El médico, que había reconocido al instante al candidato, asintió con profesionalismo.
—Sí, claro. Las evaluaremos juntas. Solo necesitamos espacio y algo de cooperación —respondió, dando una señal a los enfermeros para que prepararan la sala anexa—. Traigan los equipos de monitoreo fetal y el portátil. No parece que la pequeña tenga golpes o fracturas, pero si puede ayudarme a moverla… —pidió, dirigiéndose hacia Isla—. Por favor.
Isla asintió brevemente y entonces la llamó con ternura:
—June, mi amor, el doctor nos va a llevar a una sala para atendernos. ¿Puedes venir conmigo?
La sorpresa fue clara en todos, especialmente en Conrad Sylvain, quien, con la mandíbula tensa, miró a su madre y luego a la desconocida embarazada que le había dado una noche que no esperaba. Pero esa mano pequeña y fría que tomó la suya solo consiguió provocar un trago fuerte, que se deslizó por una garganta que se sintió agrietada. Tras un suspiro, afianzó, sin mirar a la niña, el agarre, y empezó a andar.
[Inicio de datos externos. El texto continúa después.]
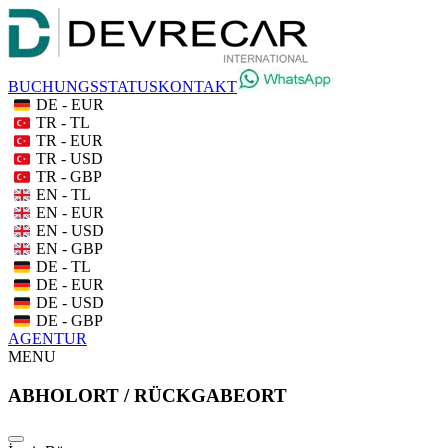
BUCHUNGSSTATUS
KONTAKT
DE - EUR
TR - TL
TR - EUR
TR - USD
TR - GBP
EN - TL
EN - EUR
EN - USD
EN - GBP
DE - TL
DE - EUR
DE - USD
DE - GBP
AGENTUR
MENU
ABHOLORT / RÜCKGABEORT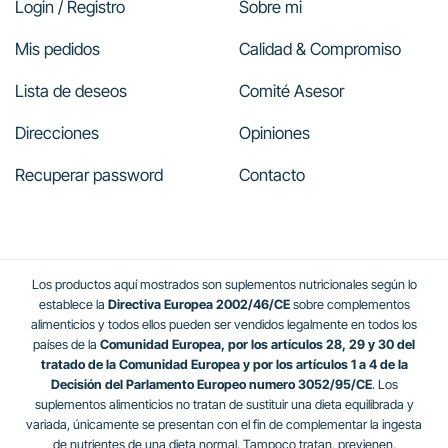
Login / Registro
Sobre mi
Mis pedidos
Calidad & Compromiso
Lista de deseos
Comité Asesor
Direcciones
Opiniones
Recuperar password
Contacto
Los productos aquí mostrados son suplementos nutricionales según lo
establece la
Directiva Europea 2002/46/CE
sobre complementos
alimenticios y todos ellos pueden ser vendidos legalmente en todos los
países de la
Comunidad Europea, por los artículos 28, 29 y 30 del
tratado de la Comunidad Europea y por los artículos 1 a 4 de la
Decisión del Parlamento Europeo numero 3052/95/CE
. Los
suplementos alimenticios no tratan de sustituir una dieta equilibrada y
variada, únicamente se presentan con el fin de complementar la ingesta
de nutrientes de una dieta normal. Tampoco tratan, previenen,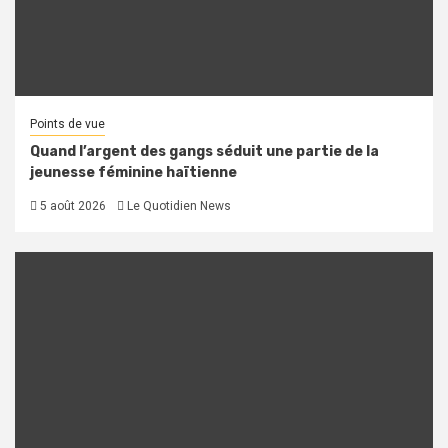
Points de vue
Quand l’argent des gangs séduit une partie de la
jeunesse féminine haïtienne
5 août 2026
Le Quotidien News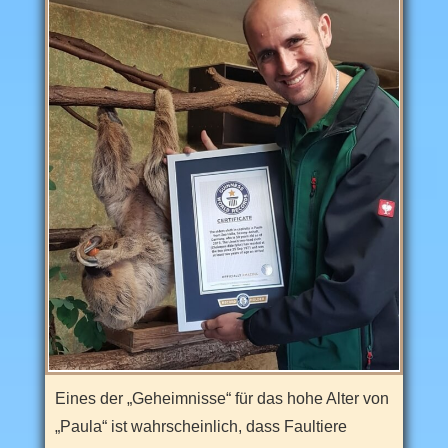
i
z
e
i
t
a
t
t
r
a
k
t
i
o
n
e
n
.
Eines der „Geheimnisse“ für das hohe Alter von
„Paula“ ist wahrscheinlich, dass Faultiere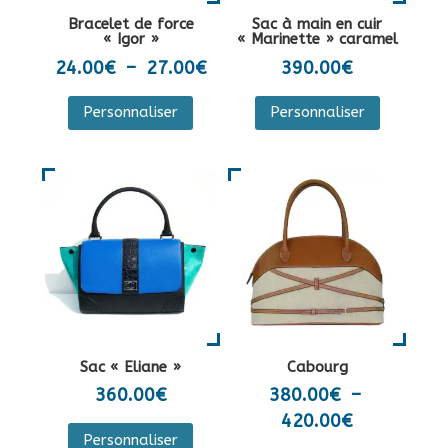
la
sur
Bracelet de force
Sac à main en cuir
page
la
« Igor »
« Marinette » caramel
du
page
Plage
24.00
€
–
27.00
€
390.00
€
produit
du
de
Ce
Personnaliser
Personnaliser
produit
prix :
produit
24.00€
a
à
plusieurs
27.00€
variations.
Les
options
peuvent
être
choisies
sur
Sac « Eliane »
Cabourg
la
360.00
€
380.00
€
–
page
Plage
420.00
€
Ce
du
Personnaliser
de
produit
Ce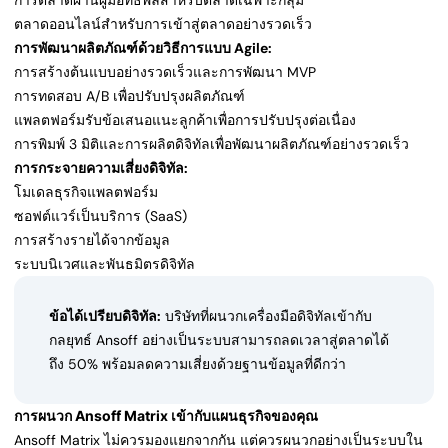
การตลาดผ่านผู้มีอิทธิพลสำหรับตลาดเฉพาะกลุ่ม
ตลาดออนไลน์สำหรับการเข้าสู่ตลาดอย่างรวดเร็ว
การพัฒนาผลิตภัณฑ์ด้วยวิธีการแบบ Agile:
การสร้างต้นแบบอย่างรวดเร็วและการพัฒนา MVP
การทดสอบ A/B เพื่อปรับปรุงผลิตภัณฑ์
แพลตฟอร์มรับข้อเสนอแนะลูกค้าเพื่อการปรับปรุงต่อเนื่อง
การพิมพ์ 3 มิติและการผลิตดิจิทัลเพื่อพัฒนาผลิตภัณฑ์อย่างรวดเร็ว
การกระจายความเสี่ยงดิจิทัล:
โมเดลธุรกิจแพลตฟอร์ม
ซอฟต์แวร์เป็นบริการ (SaaS)
การสร้างรายได้จากข้อมูล
ระบบนิเวศและพันธมิตรดิจิทัล
ข้อได้เปรียบดิจิทัล:
บริษัทที่ผนวกเครื่องมือดิจิทัลเข้ากับ
กลยุทธ์ Ansoff อย่างเป็นระบบสามารถลดเวลาสู่ตลาดได้
ถึง 50% พร้อมลดความเสี่ยงด้วยฐานข้อมูลที่ดีกว่า
การผนวก Ansoff Matrix เข้ากับแผนธุรกิจของคุณ
Ansoff Matrix ไม่ควรมองแยกจากกัน แต่ควรผนวกอย่างเป็นระบบใน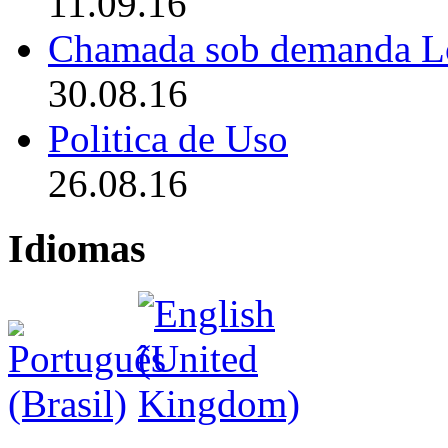
11.09.16
Chamada sob demanda L
30.08.16
Politica de Uso
26.08.16
Idiomas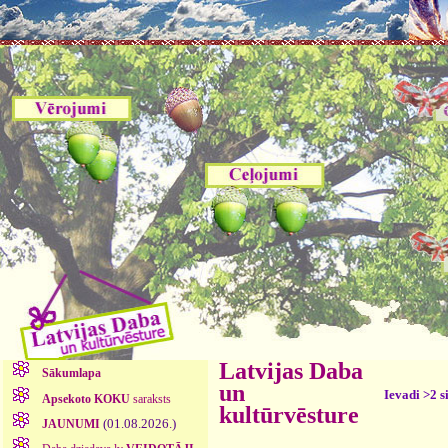
Latvijas Daba
Sākumlapa
un
Ievadi >2 s
Apsekoto KOKU
saraksts
kultūrvēsture
(01.08.2026.)
JAUNUMI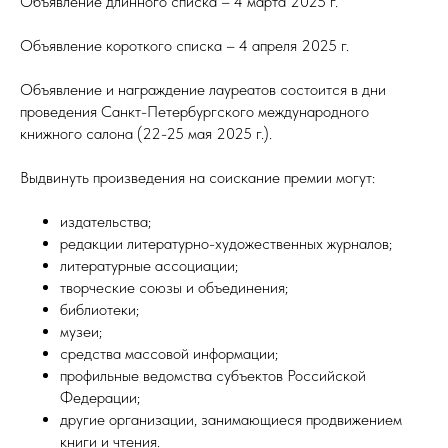
Объявление длинного списка – 4 марта 2025 г.
Объявление короткого списка – 4 апреля 2025 г.
Объявление и награждение лауреатов состоится в дни
проведения Санкт-Петербургского международного
книжного салона (22-25 мая 2025 г.).
Выдвинуть произведения на соискание премии могут:
издательства;
редакции литературно-художественных журналов;
литературные ассоциации;
творческие союзы и объединения;
библиотеки;
музеи;
средства массовой информации;
профильные ведомства субъектов Российской
Федерации;
другие организации, занимающиеся продвижением
книги и чтения.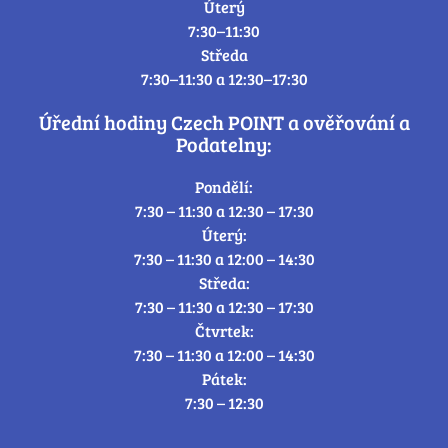
Úterý
7:30–11:30
Středa
7:30–11:30 a 12:30–17:30
Úřední hodiny Czech POINT a ověřování a
Podatelny:
Pondělí:
7:30 – 11:30 a 12:30 – 17:30
Úterý:
7:30 – 11:30 a 12:00 – 14:30
Středa:
7:30 – 11:30 a 12:30 – 17:30
Čtvrtek:
7:30 – 11:30 a 12:00 – 14:30
Pátek:
7:30 – 12:30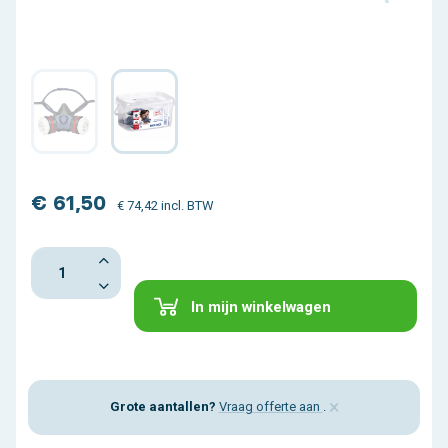
€ 61,50
€ 74,42 incl. BTW
In mijn winkelwagen
×
Grote aantallen?
Vraag offerte aan
.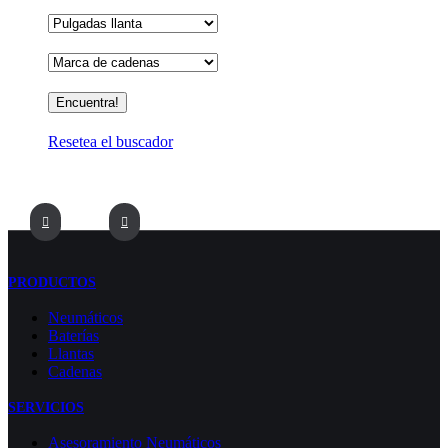
Resetea el buscador
PRODUCTOS
Neumáticos
Baterías
Llantas
Cadenas
SERVICIOS
Asesoramiento Neumáticos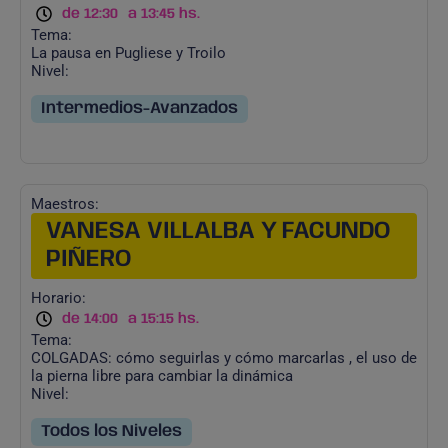
de 12:30
a 13:45 hs.
Tema:
La pausa en Pugliese y Troilo
Nivel:
Intermedios-Avanzados
Maestros:
VANESA VILLALBA Y FACUNDO
PIÑERO
Horario:
de 14:00
a 15:15 hs.
Tema:
COLGADAS: cómo seguirlas y cómo marcarlas , el uso de
la pierna libre para cambiar la dinámica
Nivel:
Todos los Niveles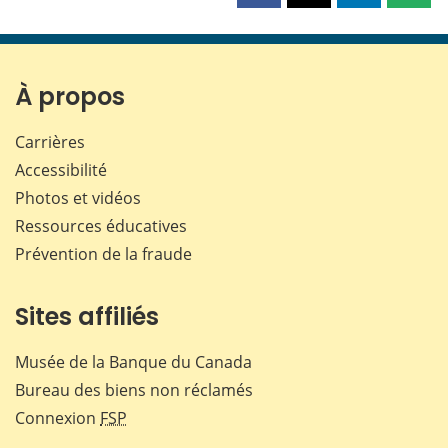
cette
cette
cette
cette
page
page
page
page
sur
sur
sur
par
Facebook
X
LinkedIn
courr
À propos
Carrières
Accessibilité
Photos et vidéos
Ressources éducatives
Prévention de la fraude
Sites affiliés
Musée de la Banque du Canada
Bureau des biens non réclamés
Connexion
FSP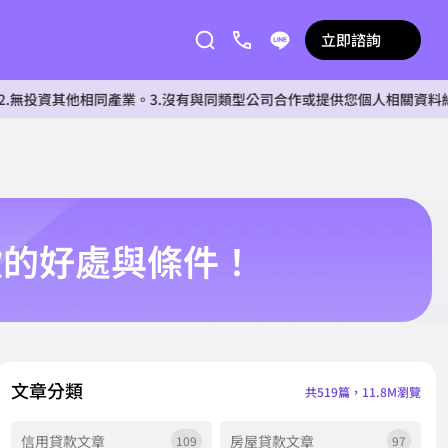
立即諮詢
他相同產業。3.沒有與同類型公司合作或提供您個人相關資料給任何單位
款的好處與條件！
文章分類
共519篇，11.8M瀏覽
信用貸款文章
房屋貸款文章
109
97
Isla notó cómo la pequeña lo seguía, aferrada con fuerza a la mano grande de ese hombre alto y apuesto, que la miraba con agudeza, de una forma que la hacía sentirse pequeña, juzgada y hasta una mala persona. Pero al final, solo pudo dibujar un delicado gracias entre sus labios, que logró el leve asentimiento de Conrad mientras pasaba junto a ellas hacia la sala, seguido por esa Serena que solo apretó el bolso contra su pecho y se unió a ellos.